-- To do --
Rewrite all the items below with "transcribe" swapped for "copy out" at each place it occurs, leaving everything else unchanged.

** Start **

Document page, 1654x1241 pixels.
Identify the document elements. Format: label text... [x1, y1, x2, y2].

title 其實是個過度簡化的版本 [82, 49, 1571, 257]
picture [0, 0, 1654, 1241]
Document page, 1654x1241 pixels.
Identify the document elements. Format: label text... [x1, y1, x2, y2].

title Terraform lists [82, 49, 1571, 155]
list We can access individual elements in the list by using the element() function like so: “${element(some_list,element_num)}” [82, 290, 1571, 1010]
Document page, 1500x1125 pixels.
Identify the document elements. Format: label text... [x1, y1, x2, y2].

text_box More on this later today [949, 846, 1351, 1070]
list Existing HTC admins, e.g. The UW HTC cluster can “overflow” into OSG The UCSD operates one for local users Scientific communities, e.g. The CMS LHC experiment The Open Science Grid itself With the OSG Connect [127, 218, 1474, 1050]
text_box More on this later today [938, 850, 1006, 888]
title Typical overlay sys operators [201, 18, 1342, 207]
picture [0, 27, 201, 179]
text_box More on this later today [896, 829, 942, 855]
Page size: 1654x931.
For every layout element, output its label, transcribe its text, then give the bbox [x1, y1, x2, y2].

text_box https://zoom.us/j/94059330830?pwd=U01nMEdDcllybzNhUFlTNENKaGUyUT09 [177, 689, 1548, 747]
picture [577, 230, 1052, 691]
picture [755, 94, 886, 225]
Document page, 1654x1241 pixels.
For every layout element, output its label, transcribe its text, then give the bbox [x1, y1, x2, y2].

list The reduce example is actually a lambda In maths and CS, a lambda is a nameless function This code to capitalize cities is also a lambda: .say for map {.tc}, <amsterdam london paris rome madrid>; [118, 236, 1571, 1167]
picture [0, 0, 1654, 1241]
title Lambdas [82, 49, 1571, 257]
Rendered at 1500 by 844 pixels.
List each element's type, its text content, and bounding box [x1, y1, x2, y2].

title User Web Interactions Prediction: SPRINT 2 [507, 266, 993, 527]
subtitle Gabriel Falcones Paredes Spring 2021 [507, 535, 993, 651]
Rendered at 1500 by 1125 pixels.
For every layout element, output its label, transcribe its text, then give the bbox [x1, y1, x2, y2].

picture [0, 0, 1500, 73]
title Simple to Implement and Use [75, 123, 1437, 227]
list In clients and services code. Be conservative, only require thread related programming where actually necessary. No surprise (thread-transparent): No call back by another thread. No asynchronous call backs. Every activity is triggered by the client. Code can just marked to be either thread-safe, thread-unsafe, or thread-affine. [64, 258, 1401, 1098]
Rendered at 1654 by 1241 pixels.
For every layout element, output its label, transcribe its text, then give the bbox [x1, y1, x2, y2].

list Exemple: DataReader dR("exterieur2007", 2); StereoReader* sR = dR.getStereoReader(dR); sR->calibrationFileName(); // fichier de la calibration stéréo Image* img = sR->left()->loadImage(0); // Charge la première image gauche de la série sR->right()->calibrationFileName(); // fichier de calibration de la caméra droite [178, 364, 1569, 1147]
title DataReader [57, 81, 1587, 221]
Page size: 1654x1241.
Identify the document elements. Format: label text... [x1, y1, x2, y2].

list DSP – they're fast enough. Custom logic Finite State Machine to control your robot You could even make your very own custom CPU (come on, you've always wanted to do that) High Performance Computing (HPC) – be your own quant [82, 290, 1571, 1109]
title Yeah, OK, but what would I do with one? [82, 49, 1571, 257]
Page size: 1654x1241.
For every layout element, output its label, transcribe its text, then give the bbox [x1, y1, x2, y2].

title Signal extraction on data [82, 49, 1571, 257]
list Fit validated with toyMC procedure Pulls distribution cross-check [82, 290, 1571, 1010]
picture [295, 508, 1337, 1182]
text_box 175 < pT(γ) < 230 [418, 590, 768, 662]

** End **

-- Answer to the task --
Document page, 1654x1241 pixels.
Identify the document elements. Format: label text... [x1, y1, x2, y2].

title 其實是個過度簡化的版本 [82, 49, 1571, 257]
picture [0, 0, 1654, 1241]
Document page, 1654x1241 pixels.
Identify the document elements. Format: label text... [x1, y1, x2, y2].

title Terraform lists [82, 49, 1571, 155]
list We can access individual elements in the list by using the element() function like so: “${element(some_list,element_num)}” [82, 290, 1571, 1010]
Document page, 1500x1125 pixels.
Identify the document elements. Format: label text... [x1, y1, x2, y2].

text_box More on this later today [949, 846, 1351, 1070]
list Existing HTC admins, e.g. The UW HTC cluster can “overflow” into OSG The UCSD operates one for local users Scientific communities, e.g. The CMS LHC experiment The Open Science Grid itself With the OSG Connect [127, 218, 1474, 1050]
text_box More on this later today [938, 850, 1006, 888]
title Typical overlay sys operators [201, 18, 1342, 207]
picture [0, 27, 201, 179]
text_box More on this later today [896, 829, 942, 855]
Page size: 1654x931.
For every layout element, output its label, copy out its text, then give the bbox [x1, y1, x2, y2].

text_box https://zoom.us/j/94059330830?pwd=U01nMEdDcllybzNhUFlTNENKaGUyUT09 [177, 689, 1548, 747]
picture [577, 230, 1052, 691]
picture [755, 94, 886, 225]
Document page, 1654x1241 pixels.
For every layout element, output its label, copy out its text, then give the bbox [x1, y1, x2, y2].

list The reduce example is actually a lambda In maths and CS, a lambda is a nameless function This code to capitalize cities is also a lambda: .say for map {.tc}, <amsterdam london paris rome madrid>; [118, 236, 1571, 1167]
picture [0, 0, 1654, 1241]
title Lambdas [82, 49, 1571, 257]
Rendered at 1500 by 844 pixels.
List each element's type, its text content, and bounding box [x1, y1, x2, y2].

title User Web Interactions Prediction: SPRINT 2 [507, 266, 993, 527]
subtitle Gabriel Falcones Paredes Spring 2021 [507, 535, 993, 651]
Rendered at 1500 by 1125 pixels.
For every layout element, output its label, copy out its text, then give the bbox [x1, y1, x2, y2].

picture [0, 0, 1500, 73]
title Simple to Implement and Use [75, 123, 1437, 227]
list In clients and services code. Be conservative, only require thread related programming where actually necessary. No surprise (thread-transparent): No call back by another thread. No asynchronous call backs. Every activity is triggered by the client. Code can just marked to be either thread-safe, thread-unsafe, or thread-affine. [64, 258, 1401, 1098]
Rendered at 1654 by 1241 pixels.
For every layout element, output its label, copy out its text, then give the bbox [x1, y1, x2, y2].

list Exemple: DataReader dR("exterieur2007", 2); StereoReader* sR = dR.getStereoReader(dR); sR->calibrationFileName(); // fichier de la calibration stéréo Image* img = sR->left()->loadImage(0); // Charge la première image gauche de la série sR->right()->calibrationFileName(); // fichier de calibration de la caméra droite [178, 364, 1569, 1147]
title DataReader [57, 81, 1587, 221]
Page size: 1654x1241.
Identify the document elements. Format: label text... [x1, y1, x2, y2].

list DSP – they're fast enough. Custom logic Finite State Machine to control your robot You could even make your very own custom CPU (come on, you've always wanted to do that) High Performance Computing (HPC) – be your own quant [82, 290, 1571, 1109]
title Yeah, OK, but what would I do with one? [82, 49, 1571, 257]
Page size: 1654x1241.
For every layout element, output its label, copy out its text, then give the bbox [x1, y1, x2, y2].

title Signal extraction on data [82, 49, 1571, 257]
list Fit validated with toyMC procedure Pulls distribution cross-check [82, 290, 1571, 1010]
picture [295, 508, 1337, 1182]
text_box 175 < pT(γ) < 230 [418, 590, 768, 662]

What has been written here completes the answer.